(Multi-image point correspondence data)
****
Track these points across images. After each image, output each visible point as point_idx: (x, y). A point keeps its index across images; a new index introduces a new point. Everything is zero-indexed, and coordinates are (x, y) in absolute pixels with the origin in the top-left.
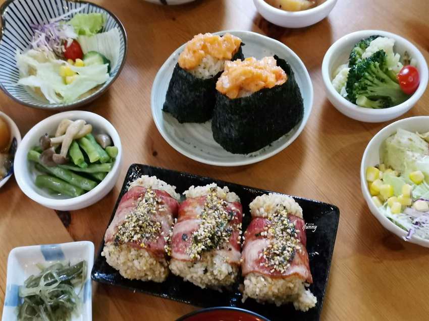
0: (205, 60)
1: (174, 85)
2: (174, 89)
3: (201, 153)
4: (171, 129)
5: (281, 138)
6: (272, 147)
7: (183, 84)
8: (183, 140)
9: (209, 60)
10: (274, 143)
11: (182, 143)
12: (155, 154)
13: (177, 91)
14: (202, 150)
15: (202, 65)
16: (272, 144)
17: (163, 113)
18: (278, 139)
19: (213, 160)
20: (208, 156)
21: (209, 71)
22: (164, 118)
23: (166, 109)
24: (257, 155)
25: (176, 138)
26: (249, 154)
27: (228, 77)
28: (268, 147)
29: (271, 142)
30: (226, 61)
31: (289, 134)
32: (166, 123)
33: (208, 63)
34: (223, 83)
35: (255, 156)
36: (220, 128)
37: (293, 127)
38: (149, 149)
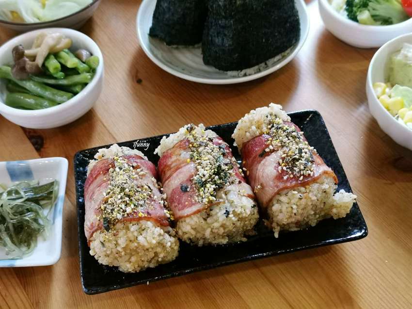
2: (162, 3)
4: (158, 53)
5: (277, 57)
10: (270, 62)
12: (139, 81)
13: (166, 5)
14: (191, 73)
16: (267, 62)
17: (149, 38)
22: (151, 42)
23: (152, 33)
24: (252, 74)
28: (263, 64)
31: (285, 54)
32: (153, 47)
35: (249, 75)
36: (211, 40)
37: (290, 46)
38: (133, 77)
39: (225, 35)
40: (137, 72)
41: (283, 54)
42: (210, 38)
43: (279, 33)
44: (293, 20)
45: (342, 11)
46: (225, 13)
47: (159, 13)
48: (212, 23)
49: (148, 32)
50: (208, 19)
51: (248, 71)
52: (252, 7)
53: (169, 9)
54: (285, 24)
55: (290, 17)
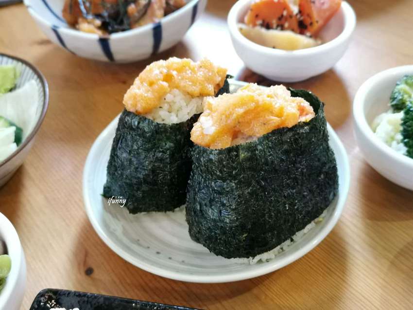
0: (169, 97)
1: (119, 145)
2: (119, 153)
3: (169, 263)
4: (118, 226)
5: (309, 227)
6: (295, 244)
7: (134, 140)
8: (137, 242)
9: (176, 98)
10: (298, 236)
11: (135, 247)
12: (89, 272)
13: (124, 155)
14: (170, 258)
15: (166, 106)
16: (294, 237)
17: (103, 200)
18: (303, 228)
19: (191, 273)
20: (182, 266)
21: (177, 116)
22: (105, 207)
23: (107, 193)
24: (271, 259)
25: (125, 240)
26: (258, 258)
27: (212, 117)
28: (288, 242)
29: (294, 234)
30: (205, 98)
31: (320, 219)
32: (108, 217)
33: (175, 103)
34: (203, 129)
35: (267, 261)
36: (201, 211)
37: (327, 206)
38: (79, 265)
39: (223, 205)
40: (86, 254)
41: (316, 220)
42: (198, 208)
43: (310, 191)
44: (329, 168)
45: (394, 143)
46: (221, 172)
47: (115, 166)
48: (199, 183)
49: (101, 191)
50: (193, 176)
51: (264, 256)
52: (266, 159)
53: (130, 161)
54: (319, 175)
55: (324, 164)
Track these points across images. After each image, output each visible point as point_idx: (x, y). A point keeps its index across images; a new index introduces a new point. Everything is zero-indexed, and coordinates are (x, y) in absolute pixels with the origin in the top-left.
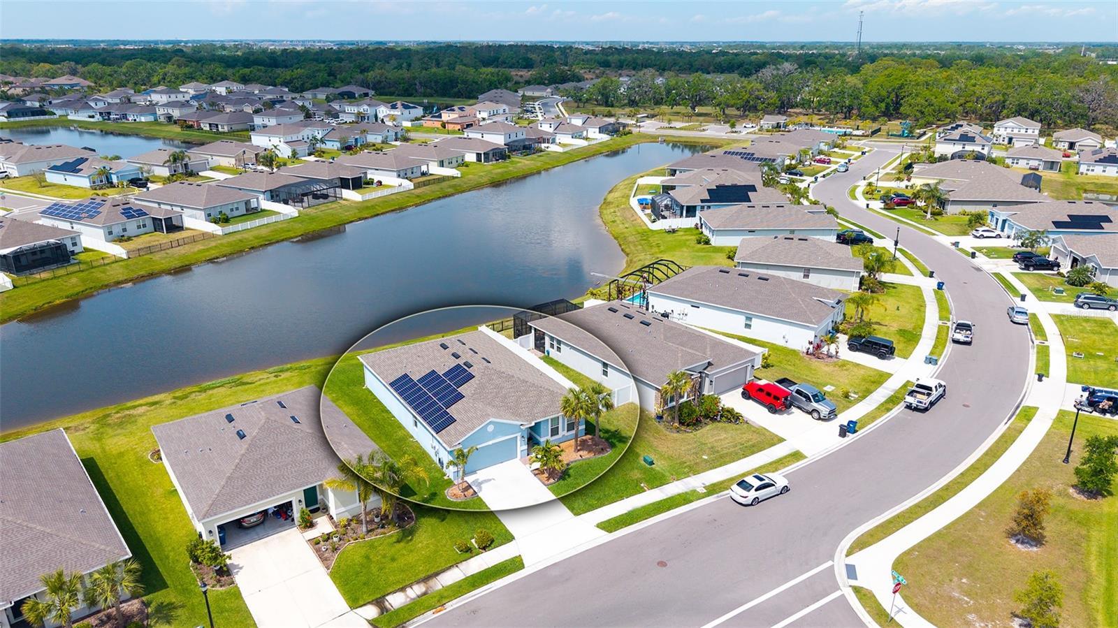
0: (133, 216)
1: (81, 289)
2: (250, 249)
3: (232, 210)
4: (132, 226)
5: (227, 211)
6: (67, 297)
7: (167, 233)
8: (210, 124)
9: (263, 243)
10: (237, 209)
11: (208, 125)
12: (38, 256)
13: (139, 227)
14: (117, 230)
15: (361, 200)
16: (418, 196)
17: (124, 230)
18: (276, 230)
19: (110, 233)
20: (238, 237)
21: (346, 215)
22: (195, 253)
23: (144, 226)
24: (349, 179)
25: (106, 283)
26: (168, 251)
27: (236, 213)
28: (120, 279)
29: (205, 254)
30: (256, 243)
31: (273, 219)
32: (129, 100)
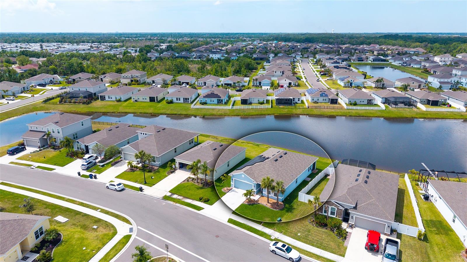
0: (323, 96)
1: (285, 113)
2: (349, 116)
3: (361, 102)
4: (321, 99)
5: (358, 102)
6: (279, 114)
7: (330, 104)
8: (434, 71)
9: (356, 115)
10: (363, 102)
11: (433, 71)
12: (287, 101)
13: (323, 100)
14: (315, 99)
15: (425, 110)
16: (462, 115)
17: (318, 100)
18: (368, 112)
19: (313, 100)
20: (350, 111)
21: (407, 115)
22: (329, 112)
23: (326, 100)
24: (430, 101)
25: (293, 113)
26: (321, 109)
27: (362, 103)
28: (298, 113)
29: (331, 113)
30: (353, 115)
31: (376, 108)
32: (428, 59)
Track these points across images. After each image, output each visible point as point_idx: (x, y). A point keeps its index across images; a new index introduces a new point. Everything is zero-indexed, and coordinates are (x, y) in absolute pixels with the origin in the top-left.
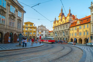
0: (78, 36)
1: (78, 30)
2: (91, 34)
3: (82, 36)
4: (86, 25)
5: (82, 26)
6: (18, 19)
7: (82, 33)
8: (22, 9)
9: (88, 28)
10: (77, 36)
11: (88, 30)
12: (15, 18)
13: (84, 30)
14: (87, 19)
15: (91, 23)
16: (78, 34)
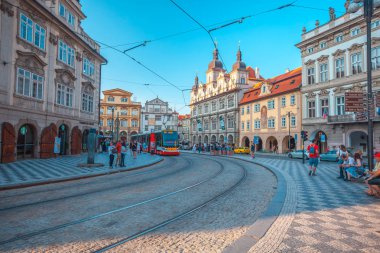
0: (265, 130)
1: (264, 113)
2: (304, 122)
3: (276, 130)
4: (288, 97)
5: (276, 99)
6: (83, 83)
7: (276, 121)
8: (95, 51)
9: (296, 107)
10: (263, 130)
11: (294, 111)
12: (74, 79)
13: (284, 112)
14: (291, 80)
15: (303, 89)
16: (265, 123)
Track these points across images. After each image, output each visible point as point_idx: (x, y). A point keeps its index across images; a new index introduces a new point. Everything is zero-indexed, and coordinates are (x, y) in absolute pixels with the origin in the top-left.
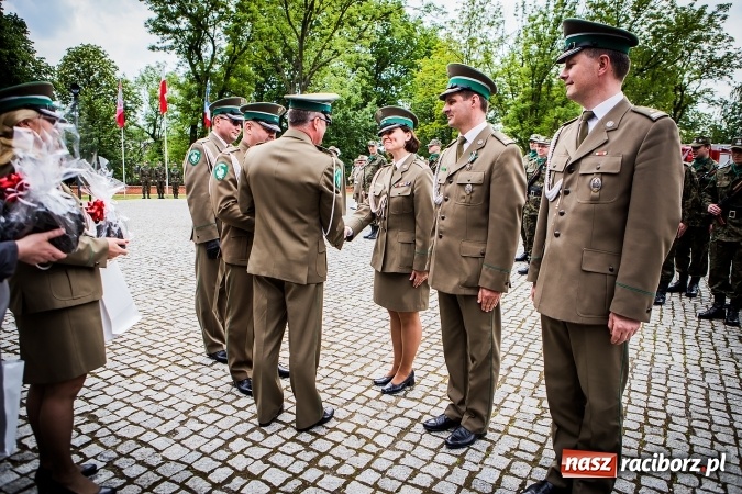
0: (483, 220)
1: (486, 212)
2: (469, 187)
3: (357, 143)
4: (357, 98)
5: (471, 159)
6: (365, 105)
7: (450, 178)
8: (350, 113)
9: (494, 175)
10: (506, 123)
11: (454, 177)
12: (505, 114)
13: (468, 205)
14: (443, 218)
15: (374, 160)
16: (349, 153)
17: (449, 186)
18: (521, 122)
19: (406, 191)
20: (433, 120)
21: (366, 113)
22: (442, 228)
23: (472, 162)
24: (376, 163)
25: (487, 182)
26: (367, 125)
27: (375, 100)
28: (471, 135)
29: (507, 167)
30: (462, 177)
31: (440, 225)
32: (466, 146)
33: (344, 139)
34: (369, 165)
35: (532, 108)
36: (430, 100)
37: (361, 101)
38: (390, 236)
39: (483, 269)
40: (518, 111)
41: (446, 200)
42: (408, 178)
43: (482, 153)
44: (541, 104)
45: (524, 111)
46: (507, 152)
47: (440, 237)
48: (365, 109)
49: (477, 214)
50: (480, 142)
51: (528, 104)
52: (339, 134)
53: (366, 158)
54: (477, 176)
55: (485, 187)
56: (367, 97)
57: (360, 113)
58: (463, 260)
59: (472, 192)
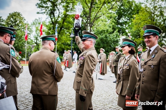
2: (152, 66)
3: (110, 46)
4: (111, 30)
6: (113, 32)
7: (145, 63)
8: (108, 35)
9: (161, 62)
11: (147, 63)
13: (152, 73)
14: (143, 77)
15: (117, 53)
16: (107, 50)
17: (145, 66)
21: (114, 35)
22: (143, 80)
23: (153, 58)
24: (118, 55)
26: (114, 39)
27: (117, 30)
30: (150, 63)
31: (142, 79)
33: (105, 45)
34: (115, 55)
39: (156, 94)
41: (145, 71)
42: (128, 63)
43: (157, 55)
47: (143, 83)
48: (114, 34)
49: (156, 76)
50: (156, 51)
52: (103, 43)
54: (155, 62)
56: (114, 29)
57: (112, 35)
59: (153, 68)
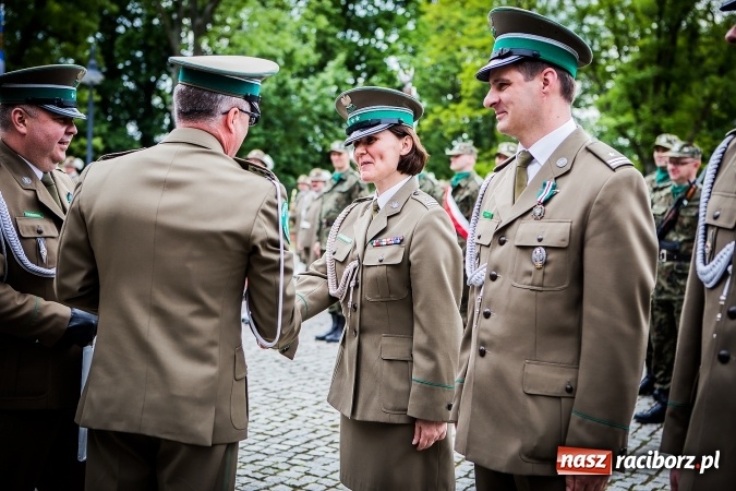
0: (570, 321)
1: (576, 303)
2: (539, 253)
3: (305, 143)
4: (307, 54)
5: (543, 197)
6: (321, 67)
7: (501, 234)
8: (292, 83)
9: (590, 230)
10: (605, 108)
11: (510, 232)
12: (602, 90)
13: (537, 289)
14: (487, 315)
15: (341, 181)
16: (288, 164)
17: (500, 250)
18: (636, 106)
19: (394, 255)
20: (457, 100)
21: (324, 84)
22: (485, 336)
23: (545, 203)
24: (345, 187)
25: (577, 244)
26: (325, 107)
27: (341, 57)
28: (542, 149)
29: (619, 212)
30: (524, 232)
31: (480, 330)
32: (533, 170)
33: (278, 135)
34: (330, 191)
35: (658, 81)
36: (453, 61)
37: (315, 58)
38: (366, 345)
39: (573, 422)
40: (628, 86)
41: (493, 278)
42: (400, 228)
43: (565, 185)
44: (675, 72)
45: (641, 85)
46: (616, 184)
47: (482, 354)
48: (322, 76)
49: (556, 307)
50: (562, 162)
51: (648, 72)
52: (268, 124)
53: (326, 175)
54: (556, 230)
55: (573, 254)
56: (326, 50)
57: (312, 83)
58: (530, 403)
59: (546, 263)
****
Set down again, exactly, every line above from the one with "0: (78, 36)" down to the one with "1: (486, 212)", both ends included. No pictures, and nothing else.

• _SOLUTION TO THIS EXERCISE_:
0: (78, 36)
1: (78, 30)
2: (91, 34)
3: (82, 36)
4: (86, 25)
5: (82, 26)
6: (18, 19)
7: (82, 33)
8: (22, 9)
9: (88, 28)
10: (77, 36)
11: (88, 30)
12: (15, 18)
13: (84, 30)
14: (87, 19)
15: (91, 23)
16: (78, 34)
0: (265, 130)
1: (264, 113)
2: (304, 122)
3: (276, 130)
4: (288, 97)
5: (276, 99)
6: (83, 83)
7: (276, 121)
8: (95, 51)
9: (296, 107)
10: (263, 130)
11: (294, 111)
12: (74, 79)
13: (284, 112)
14: (291, 80)
15: (303, 89)
16: (265, 123)
Track these points across images. After each image, output each visible point as point_idx: (x, y). A point keeps its index across images; a new index introduces a new point. Everything is zero-indexed, and coordinates are (x, y) in absolute pixels with the origin in the top-left.
0: (483, 220)
1: (486, 212)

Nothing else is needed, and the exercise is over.